(Plain-text document sources)
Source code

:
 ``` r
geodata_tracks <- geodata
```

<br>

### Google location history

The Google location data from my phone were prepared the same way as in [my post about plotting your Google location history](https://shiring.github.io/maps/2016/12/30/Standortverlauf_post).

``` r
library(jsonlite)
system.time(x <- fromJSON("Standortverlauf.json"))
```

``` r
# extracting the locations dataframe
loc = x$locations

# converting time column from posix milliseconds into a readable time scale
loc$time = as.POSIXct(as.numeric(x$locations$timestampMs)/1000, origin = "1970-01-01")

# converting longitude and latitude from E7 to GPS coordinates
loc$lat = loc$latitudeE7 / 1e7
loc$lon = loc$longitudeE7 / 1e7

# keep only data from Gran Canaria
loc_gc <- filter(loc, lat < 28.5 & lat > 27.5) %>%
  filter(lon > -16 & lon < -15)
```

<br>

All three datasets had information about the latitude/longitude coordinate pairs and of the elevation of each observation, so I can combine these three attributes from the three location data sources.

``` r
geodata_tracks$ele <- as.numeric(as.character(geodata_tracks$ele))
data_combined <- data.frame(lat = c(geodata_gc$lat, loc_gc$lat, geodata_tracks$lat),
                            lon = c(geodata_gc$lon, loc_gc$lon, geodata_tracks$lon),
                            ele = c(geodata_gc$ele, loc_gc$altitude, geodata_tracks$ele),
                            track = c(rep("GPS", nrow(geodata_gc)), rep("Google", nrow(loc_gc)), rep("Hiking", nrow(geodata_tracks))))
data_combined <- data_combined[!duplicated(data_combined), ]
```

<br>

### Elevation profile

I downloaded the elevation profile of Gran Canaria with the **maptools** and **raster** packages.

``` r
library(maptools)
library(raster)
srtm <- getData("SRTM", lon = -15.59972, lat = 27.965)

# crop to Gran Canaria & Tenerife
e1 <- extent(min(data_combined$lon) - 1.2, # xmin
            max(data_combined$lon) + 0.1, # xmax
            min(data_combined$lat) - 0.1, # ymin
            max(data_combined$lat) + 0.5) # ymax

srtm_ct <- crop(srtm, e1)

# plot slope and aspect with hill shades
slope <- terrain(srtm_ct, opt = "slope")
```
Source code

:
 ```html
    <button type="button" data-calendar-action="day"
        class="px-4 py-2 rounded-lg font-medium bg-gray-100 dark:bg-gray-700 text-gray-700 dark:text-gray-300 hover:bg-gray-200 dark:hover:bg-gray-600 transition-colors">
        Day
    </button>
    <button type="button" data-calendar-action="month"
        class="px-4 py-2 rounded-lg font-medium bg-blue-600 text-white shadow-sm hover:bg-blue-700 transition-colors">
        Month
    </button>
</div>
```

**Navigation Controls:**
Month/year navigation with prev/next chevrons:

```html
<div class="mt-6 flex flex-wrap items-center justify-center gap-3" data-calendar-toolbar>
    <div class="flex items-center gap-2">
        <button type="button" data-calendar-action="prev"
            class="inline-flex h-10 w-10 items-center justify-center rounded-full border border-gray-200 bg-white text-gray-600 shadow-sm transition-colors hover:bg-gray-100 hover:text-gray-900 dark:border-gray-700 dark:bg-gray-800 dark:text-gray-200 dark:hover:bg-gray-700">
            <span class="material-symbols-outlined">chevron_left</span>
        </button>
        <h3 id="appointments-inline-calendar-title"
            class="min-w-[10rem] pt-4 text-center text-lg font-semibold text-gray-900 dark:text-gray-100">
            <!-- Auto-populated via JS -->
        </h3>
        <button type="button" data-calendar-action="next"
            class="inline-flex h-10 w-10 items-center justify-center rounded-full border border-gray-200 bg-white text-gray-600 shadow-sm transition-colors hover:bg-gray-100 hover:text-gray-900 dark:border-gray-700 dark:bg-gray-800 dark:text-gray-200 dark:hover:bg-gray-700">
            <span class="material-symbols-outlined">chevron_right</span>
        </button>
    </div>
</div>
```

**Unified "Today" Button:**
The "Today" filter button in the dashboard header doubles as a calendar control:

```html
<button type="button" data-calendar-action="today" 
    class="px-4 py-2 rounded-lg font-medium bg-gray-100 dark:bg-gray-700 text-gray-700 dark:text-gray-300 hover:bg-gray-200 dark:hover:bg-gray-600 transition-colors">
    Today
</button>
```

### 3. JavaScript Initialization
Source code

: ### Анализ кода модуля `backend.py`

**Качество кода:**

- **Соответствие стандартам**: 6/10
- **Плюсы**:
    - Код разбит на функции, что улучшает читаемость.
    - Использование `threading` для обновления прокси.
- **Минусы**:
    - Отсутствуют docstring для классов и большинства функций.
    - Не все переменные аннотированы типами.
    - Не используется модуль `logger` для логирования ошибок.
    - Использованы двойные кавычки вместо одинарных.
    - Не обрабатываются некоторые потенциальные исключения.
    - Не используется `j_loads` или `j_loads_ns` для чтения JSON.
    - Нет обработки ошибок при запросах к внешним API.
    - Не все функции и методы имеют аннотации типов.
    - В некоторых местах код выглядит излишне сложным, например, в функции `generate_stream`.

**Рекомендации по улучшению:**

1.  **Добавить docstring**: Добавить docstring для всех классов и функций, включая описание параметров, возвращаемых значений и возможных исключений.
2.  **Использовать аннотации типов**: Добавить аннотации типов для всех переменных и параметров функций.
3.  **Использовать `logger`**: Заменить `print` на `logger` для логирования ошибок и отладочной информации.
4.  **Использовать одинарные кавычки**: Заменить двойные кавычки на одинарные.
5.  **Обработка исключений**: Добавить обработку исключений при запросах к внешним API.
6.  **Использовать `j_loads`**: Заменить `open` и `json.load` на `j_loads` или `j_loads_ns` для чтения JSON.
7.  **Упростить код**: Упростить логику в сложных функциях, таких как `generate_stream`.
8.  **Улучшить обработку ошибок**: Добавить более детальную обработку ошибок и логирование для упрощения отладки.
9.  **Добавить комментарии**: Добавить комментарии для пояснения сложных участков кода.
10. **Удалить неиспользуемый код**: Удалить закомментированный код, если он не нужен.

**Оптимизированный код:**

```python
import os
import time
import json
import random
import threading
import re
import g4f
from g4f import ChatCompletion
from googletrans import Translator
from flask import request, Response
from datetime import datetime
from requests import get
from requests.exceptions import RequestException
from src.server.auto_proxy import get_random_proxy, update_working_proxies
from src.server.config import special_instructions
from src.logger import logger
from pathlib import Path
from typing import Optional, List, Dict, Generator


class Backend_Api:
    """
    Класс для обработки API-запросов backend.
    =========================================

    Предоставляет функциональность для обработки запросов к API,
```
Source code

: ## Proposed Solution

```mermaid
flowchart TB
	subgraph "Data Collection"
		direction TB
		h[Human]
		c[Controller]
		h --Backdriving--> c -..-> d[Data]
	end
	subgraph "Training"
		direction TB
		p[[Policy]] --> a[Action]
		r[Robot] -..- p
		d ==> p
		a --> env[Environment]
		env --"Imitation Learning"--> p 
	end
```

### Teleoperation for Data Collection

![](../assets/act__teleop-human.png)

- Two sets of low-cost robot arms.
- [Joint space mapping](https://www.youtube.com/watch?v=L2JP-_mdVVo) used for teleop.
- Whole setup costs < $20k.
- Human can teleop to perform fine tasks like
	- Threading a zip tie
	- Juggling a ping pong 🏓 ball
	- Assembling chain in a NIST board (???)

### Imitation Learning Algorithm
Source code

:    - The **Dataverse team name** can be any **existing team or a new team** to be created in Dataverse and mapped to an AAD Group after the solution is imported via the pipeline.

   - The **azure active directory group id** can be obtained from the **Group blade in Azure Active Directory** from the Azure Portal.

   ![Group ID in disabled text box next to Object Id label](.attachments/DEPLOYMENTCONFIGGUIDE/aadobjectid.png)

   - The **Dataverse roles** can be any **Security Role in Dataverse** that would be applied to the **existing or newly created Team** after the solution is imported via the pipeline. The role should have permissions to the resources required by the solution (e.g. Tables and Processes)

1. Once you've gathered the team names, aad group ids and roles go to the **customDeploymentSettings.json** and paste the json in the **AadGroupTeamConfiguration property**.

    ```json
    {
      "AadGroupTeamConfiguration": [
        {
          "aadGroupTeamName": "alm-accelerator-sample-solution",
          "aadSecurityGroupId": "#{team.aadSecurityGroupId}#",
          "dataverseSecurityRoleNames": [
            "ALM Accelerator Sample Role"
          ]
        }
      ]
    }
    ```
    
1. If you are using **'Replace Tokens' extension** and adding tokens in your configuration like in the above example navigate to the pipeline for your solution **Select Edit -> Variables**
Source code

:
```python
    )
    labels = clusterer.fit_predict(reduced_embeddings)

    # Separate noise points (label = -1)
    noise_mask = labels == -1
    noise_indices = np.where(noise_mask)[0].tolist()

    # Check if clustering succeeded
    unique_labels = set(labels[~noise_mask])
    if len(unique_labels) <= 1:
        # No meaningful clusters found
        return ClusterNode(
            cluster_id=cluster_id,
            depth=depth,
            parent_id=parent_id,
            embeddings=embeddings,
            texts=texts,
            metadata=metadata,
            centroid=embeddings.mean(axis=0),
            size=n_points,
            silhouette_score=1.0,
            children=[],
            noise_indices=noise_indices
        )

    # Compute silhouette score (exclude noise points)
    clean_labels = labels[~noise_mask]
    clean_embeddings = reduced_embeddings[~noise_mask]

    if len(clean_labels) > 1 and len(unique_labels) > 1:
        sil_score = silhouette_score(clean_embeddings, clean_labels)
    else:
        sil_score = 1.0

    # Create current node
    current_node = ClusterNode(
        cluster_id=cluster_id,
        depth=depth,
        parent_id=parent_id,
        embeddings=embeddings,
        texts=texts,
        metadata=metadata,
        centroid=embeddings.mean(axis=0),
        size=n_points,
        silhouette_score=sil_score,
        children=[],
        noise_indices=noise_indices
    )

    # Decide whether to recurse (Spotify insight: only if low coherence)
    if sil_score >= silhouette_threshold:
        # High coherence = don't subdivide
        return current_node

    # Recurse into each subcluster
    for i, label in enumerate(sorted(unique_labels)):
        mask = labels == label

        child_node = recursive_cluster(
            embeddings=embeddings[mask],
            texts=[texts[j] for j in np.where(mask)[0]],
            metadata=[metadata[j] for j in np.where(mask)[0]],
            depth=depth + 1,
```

(TASK DIRECTIONS) Find the word "всех" in the entries, then copy out every line that has it.

(WRITTEN SOLUTION)
1.  **Добавить docstring**: Добавить docstring для всех классов и функций, включая описание параметров, возвращаемых значений и возможных исключений.
2.  **Использовать аннотации типов**: Добавить аннотации типов для всех переменных и параметров функций.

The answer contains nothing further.